Try it -
Among the records that follow, find the line with "X31700000Y-10500000D03*" and the line with "X-5150000Y25170000D03*". Set down those lines and all lines between them exactly, without adding anything.

Circuit design text data
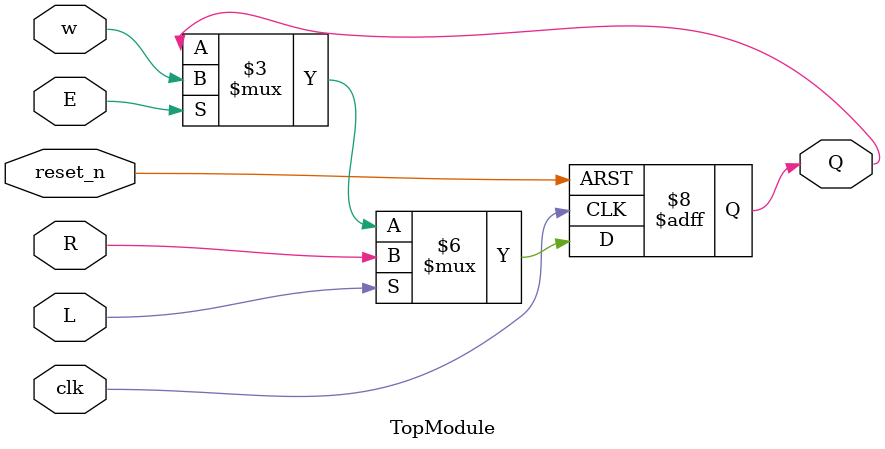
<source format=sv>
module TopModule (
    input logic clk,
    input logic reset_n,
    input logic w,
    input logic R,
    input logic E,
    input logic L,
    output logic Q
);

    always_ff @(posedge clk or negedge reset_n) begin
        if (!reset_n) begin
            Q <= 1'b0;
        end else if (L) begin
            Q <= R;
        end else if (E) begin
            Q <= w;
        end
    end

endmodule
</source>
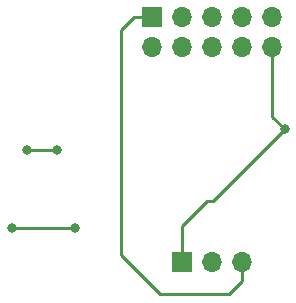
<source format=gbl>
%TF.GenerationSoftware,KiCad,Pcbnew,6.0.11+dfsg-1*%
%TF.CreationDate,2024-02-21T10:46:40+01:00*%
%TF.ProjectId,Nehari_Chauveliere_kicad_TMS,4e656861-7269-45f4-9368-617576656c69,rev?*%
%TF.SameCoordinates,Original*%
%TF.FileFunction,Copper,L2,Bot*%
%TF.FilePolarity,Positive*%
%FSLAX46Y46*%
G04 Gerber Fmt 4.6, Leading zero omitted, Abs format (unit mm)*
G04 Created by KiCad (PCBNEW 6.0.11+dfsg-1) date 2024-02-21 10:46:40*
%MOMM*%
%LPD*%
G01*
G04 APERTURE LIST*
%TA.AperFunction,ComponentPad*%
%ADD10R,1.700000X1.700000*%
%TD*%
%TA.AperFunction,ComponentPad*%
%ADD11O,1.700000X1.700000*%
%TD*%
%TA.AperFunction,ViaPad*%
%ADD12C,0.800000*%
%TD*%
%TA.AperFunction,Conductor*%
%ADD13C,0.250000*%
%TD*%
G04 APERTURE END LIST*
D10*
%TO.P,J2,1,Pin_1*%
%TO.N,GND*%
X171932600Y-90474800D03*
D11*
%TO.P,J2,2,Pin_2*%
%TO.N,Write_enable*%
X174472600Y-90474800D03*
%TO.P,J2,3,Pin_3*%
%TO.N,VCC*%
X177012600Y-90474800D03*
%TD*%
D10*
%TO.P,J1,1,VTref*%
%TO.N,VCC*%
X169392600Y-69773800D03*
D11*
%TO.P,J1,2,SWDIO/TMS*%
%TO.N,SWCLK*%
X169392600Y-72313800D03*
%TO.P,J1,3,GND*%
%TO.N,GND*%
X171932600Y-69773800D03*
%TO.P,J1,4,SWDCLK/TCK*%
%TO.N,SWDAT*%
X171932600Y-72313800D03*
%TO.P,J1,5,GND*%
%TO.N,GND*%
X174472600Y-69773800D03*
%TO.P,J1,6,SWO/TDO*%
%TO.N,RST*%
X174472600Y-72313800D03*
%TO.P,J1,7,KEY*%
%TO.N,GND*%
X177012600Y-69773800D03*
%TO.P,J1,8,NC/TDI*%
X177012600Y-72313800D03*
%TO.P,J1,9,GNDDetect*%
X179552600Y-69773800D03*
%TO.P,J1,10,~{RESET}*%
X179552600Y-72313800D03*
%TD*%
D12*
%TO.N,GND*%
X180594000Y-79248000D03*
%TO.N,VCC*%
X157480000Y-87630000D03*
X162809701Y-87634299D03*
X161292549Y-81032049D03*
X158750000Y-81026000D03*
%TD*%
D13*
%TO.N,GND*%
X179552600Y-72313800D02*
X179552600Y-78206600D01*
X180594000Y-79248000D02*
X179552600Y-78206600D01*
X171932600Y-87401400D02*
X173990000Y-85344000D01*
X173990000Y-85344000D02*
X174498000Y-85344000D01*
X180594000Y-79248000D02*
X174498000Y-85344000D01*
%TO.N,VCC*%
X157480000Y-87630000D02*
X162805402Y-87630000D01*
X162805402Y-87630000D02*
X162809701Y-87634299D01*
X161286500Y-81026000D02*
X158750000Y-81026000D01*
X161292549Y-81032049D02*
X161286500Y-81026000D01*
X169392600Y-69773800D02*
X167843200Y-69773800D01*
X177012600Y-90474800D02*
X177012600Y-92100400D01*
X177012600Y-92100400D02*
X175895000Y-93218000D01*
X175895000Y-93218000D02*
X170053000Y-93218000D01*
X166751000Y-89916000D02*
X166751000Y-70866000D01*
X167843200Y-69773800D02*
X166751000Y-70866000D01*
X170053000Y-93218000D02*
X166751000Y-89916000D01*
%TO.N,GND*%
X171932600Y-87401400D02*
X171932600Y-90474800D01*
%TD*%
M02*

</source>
...
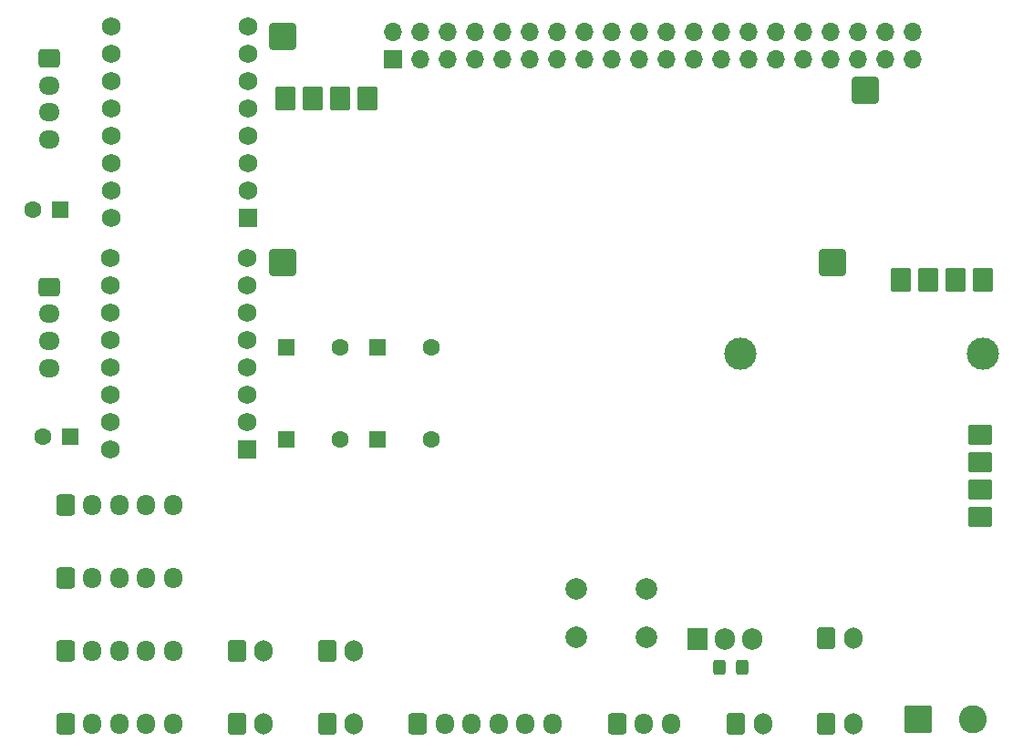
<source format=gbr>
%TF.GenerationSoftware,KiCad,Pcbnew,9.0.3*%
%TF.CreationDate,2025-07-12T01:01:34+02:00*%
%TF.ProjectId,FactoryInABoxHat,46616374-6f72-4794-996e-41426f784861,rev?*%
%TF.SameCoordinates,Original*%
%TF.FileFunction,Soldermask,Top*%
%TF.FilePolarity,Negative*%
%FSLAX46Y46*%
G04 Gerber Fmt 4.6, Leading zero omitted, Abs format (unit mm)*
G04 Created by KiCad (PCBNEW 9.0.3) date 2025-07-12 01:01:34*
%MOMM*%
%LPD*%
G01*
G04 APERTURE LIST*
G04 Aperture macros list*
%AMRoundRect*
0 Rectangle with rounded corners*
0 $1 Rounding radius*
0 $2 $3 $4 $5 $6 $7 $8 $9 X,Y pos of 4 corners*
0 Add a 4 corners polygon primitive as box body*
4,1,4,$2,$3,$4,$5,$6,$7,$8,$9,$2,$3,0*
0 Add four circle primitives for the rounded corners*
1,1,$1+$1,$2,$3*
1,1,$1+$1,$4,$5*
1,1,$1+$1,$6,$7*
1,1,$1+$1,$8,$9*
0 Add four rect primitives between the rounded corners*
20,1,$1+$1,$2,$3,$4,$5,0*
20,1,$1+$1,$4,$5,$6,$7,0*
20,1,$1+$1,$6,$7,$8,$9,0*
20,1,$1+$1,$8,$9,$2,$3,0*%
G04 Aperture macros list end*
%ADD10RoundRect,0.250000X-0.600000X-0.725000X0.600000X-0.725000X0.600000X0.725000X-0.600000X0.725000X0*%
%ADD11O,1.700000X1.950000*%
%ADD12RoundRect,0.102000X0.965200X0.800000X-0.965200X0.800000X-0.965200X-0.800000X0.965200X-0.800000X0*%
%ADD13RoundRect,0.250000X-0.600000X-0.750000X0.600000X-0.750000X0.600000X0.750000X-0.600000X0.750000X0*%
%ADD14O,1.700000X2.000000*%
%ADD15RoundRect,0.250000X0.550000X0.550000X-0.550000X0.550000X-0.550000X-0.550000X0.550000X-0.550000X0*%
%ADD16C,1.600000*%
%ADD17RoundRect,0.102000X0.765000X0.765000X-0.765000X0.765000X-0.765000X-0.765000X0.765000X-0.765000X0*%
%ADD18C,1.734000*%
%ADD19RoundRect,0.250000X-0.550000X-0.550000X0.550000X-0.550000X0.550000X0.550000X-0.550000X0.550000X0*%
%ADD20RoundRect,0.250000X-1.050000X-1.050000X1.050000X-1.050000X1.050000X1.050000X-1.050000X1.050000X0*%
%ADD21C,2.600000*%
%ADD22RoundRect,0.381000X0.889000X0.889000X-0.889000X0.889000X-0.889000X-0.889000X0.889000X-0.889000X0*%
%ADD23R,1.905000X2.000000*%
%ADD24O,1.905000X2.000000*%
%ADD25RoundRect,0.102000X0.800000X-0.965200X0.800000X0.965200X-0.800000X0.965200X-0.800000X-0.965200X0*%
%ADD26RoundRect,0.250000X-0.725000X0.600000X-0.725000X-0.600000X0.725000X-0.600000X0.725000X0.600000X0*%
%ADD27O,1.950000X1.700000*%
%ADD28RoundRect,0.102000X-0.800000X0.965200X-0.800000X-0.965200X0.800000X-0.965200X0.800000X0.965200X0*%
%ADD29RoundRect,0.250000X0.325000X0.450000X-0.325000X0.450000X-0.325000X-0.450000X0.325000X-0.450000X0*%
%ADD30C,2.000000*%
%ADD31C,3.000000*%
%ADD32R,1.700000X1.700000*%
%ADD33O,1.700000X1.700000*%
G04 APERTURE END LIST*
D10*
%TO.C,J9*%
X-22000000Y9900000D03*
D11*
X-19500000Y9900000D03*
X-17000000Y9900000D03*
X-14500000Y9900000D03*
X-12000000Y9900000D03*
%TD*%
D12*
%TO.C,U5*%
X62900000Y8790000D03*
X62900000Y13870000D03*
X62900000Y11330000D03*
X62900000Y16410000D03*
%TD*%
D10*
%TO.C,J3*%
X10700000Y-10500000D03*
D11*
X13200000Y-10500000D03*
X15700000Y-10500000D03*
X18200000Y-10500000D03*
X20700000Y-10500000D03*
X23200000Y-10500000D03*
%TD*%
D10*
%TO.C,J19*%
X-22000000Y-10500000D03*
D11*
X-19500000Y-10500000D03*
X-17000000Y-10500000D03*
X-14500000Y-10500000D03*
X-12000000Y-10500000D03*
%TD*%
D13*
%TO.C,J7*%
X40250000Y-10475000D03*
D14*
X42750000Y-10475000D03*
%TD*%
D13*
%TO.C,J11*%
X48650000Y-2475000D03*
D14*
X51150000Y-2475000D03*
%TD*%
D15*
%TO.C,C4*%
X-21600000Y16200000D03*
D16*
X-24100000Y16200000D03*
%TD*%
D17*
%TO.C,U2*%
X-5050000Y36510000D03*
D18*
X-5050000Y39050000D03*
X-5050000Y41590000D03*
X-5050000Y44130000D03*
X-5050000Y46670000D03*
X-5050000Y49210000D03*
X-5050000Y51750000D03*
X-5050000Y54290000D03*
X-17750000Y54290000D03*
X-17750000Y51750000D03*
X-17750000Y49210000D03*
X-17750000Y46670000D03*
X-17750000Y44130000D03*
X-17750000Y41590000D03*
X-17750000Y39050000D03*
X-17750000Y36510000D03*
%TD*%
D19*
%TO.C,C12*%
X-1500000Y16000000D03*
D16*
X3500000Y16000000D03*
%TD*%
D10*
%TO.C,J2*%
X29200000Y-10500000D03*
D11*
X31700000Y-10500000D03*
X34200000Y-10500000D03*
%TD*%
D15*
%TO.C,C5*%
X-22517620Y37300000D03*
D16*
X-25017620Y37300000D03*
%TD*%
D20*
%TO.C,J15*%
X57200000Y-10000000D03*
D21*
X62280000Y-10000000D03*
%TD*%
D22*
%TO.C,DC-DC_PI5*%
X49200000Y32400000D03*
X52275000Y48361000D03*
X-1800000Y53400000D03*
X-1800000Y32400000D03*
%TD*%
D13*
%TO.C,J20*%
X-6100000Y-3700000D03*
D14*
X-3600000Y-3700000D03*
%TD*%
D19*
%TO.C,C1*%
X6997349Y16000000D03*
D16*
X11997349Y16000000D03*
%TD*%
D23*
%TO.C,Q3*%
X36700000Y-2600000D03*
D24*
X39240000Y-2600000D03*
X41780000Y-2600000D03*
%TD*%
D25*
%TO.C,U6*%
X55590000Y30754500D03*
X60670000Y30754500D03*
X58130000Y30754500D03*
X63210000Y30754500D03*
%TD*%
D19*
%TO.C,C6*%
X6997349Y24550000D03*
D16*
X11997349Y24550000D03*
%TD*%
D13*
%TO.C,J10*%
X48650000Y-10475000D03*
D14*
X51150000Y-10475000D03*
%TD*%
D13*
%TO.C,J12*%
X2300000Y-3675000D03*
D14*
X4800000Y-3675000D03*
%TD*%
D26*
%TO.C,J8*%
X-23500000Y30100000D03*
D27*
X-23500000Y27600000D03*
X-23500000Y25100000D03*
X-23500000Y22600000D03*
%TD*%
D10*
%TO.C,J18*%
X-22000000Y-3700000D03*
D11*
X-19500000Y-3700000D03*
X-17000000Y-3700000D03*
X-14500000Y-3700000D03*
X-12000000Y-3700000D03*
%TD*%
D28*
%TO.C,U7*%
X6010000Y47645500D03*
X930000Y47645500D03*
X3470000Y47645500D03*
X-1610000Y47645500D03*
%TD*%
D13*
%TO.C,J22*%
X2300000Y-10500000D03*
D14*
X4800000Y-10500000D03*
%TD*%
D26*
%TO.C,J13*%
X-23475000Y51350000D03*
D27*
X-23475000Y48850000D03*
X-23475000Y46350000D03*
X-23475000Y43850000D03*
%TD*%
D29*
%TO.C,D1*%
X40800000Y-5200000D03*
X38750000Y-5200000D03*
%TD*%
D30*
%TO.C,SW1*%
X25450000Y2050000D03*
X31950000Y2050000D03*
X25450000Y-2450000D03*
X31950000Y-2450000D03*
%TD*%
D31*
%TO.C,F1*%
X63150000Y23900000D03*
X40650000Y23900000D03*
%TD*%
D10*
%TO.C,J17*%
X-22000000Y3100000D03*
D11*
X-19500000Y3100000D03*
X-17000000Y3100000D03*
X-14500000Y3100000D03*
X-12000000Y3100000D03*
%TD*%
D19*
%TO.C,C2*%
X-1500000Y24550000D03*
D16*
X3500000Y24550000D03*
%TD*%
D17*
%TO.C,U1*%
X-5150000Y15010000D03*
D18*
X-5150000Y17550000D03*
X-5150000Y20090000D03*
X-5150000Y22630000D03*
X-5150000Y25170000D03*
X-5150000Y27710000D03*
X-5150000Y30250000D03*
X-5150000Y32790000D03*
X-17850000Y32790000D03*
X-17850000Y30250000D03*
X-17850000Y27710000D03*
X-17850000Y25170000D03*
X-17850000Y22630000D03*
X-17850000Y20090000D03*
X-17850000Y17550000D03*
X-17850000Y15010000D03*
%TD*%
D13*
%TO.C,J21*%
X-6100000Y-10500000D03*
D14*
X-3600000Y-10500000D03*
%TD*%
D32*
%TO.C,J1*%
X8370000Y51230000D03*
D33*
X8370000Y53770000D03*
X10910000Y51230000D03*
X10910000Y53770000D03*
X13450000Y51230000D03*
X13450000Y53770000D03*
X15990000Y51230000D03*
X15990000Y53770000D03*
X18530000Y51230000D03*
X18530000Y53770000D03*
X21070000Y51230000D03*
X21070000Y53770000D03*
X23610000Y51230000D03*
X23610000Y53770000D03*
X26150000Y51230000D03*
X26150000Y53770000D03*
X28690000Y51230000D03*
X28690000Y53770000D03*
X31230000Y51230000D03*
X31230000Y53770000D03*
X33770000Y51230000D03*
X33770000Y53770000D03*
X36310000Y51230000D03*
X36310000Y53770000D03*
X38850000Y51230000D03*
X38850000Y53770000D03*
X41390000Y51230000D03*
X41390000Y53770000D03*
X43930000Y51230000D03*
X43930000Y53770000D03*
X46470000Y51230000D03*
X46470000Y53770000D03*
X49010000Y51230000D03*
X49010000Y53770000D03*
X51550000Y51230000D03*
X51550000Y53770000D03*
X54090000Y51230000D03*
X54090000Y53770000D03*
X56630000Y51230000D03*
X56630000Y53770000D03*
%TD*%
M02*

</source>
--
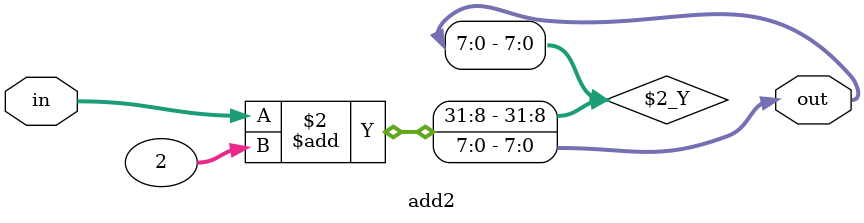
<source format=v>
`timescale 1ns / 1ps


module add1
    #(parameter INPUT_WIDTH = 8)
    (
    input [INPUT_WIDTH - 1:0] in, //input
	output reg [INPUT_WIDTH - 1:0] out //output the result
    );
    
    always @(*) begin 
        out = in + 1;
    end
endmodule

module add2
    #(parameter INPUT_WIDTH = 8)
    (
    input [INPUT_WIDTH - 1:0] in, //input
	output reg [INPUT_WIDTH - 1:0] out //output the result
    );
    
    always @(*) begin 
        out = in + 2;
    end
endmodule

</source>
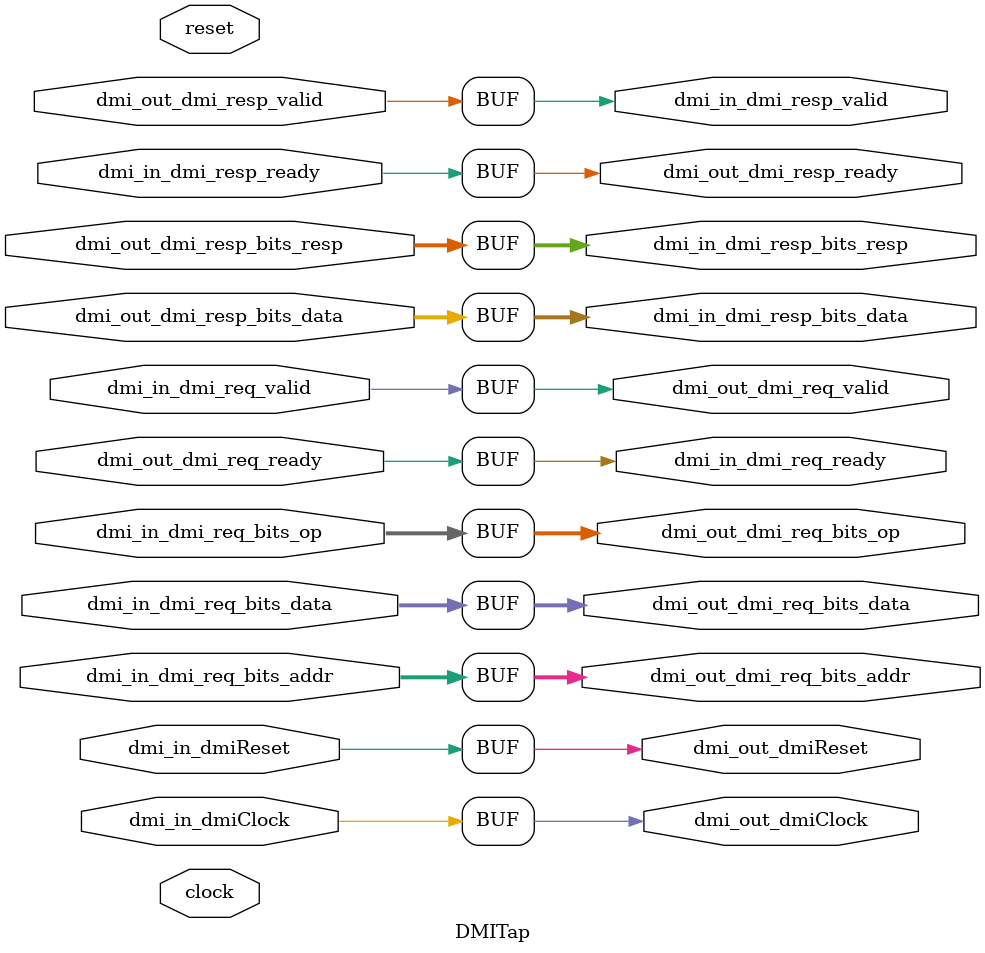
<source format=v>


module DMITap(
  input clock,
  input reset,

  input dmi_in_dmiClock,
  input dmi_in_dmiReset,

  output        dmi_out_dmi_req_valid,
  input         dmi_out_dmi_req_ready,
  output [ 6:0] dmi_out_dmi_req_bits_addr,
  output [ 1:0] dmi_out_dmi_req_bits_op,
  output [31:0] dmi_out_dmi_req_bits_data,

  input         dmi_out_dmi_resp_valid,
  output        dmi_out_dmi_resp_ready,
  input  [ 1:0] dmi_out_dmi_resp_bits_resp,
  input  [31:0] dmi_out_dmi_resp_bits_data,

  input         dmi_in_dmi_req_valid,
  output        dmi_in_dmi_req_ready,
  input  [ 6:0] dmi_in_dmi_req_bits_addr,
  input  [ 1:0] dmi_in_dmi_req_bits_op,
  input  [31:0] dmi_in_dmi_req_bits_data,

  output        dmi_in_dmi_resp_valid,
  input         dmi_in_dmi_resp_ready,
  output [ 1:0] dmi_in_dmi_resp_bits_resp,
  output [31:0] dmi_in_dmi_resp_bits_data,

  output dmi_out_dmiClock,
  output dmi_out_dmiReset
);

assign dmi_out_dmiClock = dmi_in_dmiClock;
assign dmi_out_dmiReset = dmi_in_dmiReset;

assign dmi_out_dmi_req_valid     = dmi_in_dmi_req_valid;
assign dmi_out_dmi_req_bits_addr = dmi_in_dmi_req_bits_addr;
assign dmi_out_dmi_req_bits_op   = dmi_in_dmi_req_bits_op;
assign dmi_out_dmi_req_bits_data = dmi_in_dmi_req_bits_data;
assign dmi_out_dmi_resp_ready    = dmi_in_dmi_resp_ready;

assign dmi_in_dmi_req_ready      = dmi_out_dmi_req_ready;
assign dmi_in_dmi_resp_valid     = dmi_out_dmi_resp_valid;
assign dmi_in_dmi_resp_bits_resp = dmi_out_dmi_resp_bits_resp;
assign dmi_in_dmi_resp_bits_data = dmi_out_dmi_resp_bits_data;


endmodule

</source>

Response for this exercise -
X31700000Y-10500000D03*
X34200000Y-10500000D03*
%TD*%
D15*
%TO.C,C5*%
X-22517620Y37300000D03*
D16*
X-25017620Y37300000D03*
%TD*%
D20*
%TO.C,J15*%
X57200000Y-10000000D03*
D21*
X62280000Y-10000000D03*
%TD*%
D22*
%TO.C,DC-DC_PI5*%
X49200000Y32400000D03*
X52275000Y48361000D03*
X-1800000Y53400000D03*
X-1800000Y32400000D03*
%TD*%
D13*
%TO.C,J20*%
X-6100000Y-3700000D03*
D14*
X-3600000Y-3700000D03*
%TD*%
D19*
%TO.C,C1*%
X6997349Y16000000D03*
D16*
X11997349Y16000000D03*
%TD*%
D23*
%TO.C,Q3*%
X36700000Y-2600000D03*
D24*
X39240000Y-2600000D03*
X41780000Y-2600000D03*
%TD*%
D25*
%TO.C,U6*%
X55590000Y30754500D03*
X60670000Y30754500D03*
X58130000Y30754500D03*
X63210000Y30754500D03*
%TD*%
D19*
%TO.C,C6*%
X6997349Y24550000D03*
D16*
X11997349Y24550000D03*
%TD*%
D13*
%TO.C,J10*%
X48650000Y-10475000D03*
D14*
X51150000Y-10475000D03*
%TD*%
D13*
%TO.C,J12*%
X2300000Y-3675000D03*
D14*
X4800000Y-3675000D03*
%TD*%
D26*
%TO.C,J8*%
X-23500000Y30100000D03*
D27*
X-23500000Y27600000D03*
X-23500000Y25100000D03*
X-23500000Y22600000D03*
%TD*%
D10*
%TO.C,J18*%
X-22000000Y-3700000D03*
D11*
X-19500000Y-3700000D03*
X-17000000Y-3700000D03*
X-14500000Y-3700000D03*
X-12000000Y-3700000D03*
%TD*%
D28*
%TO.C,U7*%
X6010000Y47645500D03*
X930000Y47645500D03*
X3470000Y47645500D03*
X-1610000Y47645500D03*
%TD*%
D13*
%TO.C,J22*%
X2300000Y-10500000D03*
D14*
X4800000Y-10500000D03*
%TD*%
D26*
%TO.C,J13*%
X-23475000Y51350000D03*
D27*
X-23475000Y48850000D03*
X-23475000Y46350000D03*
X-23475000Y43850000D03*
%TD*%
D29*
%TO.C,D1*%
X40800000Y-5200000D03*
X38750000Y-5200000D03*
%TD*%
D30*
%TO.C,SW1*%
X25450000Y2050000D03*
X31950000Y2050000D03*
X25450000Y-2450000D03*
X31950000Y-2450000D03*
%TD*%
D31*
%TO.C,F1*%
X63150000Y23900000D03*
X40650000Y23900000D03*
%TD*%
D10*
%TO.C,J17*%
X-22000000Y3100000D03*
D11*
X-19500000Y3100000D03*
X-17000000Y3100000D03*
X-14500000Y3100000D03*
X-12000000Y3100000D03*
%TD*%
D19*
%TO.C,C2*%
X-1500000Y24550000D03*
D16*
X3500000Y24550000D03*
%TD*%
D17*
%TO.C,U1*%
X-5150000Y15010000D03*
D18*
X-5150000Y17550000D03*
X-5150000Y20090000D03*
X-5150000Y22630000D03*
X-5150000Y25170000D03*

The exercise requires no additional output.